• [Written task]:
Your task is to filter the data below down to the lines holding "compare".

• [The input]:

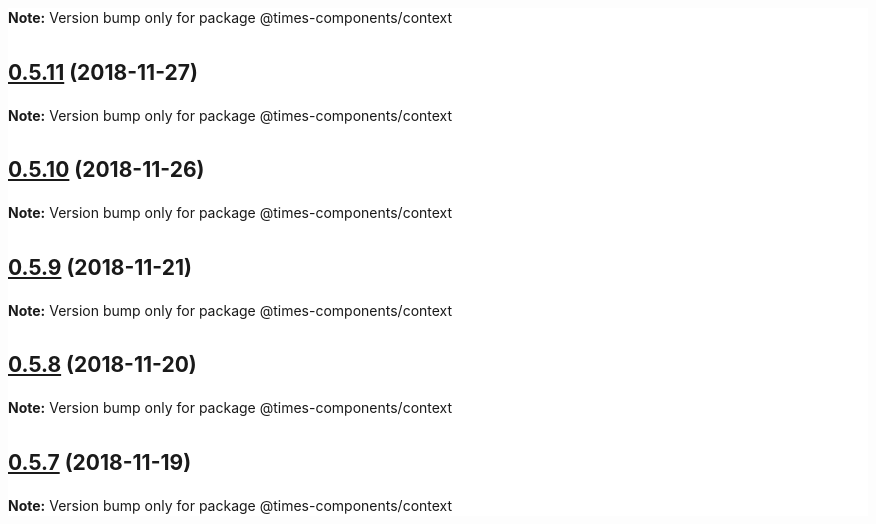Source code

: **Note:** Version bump only for package @times-components/context





<a name="0.5.11"></a>
## [0.5.11](https://github.com/newsuk/times-components/compare/@times-components/context@0.5.10...@times-components/context@0.5.11) (2018-11-27)

**Note:** Version bump only for package @times-components/context





<a name="0.5.10"></a>
## [0.5.10](https://github.com/newsuk/times-components/compare/@times-components/context@0.5.9...@times-components/context@0.5.10) (2018-11-26)

**Note:** Version bump only for package @times-components/context





<a name="0.5.9"></a>
## [0.5.9](https://github.com/newsuk/times-components/compare/@times-components/context@0.5.8...@times-components/context@0.5.9) (2018-11-21)

**Note:** Version bump only for package @times-components/context





<a name="0.5.8"></a>
## [0.5.8](https://github.com/newsuk/times-components/compare/@times-components/context@0.5.7...@times-components/context@0.5.8) (2018-11-20)

**Note:** Version bump only for package @times-components/context





<a name="0.5.7"></a>
## [0.5.7](https://github.com/newsuk/times-components/compare/@times-components/context@0.5.6...@times-components/context@0.5.7) (2018-11-19)

**Note:** Version bump only for package @times-components/context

• [Exercise solution]:
## [0.5.11](https://github.com/newsuk/times-components/compare/@times-components/context@0.5.10...@times-components/context@0.5.11) (2018-11-27)
## [0.5.10](https://github.com/newsuk/times-components/compare/@times-components/context@0.5.9...@times-components/context@0.5.10) (2018-11-26)
## [0.5.9](https://github.com/newsuk/times-components/compare/@times-components/context@0.5.8...@times-components/context@0.5.9) (2018-11-21)
## [0.5.8](https://github.com/newsuk/times-components/compare/@times-components/context@0.5.7...@times-components/context@0.5.8) (2018-11-20)
## [0.5.7](https://github.com/newsuk/times-components/compare/@times-components/context@0.5.6...@times-components/context@0.5.7) (2018-11-19)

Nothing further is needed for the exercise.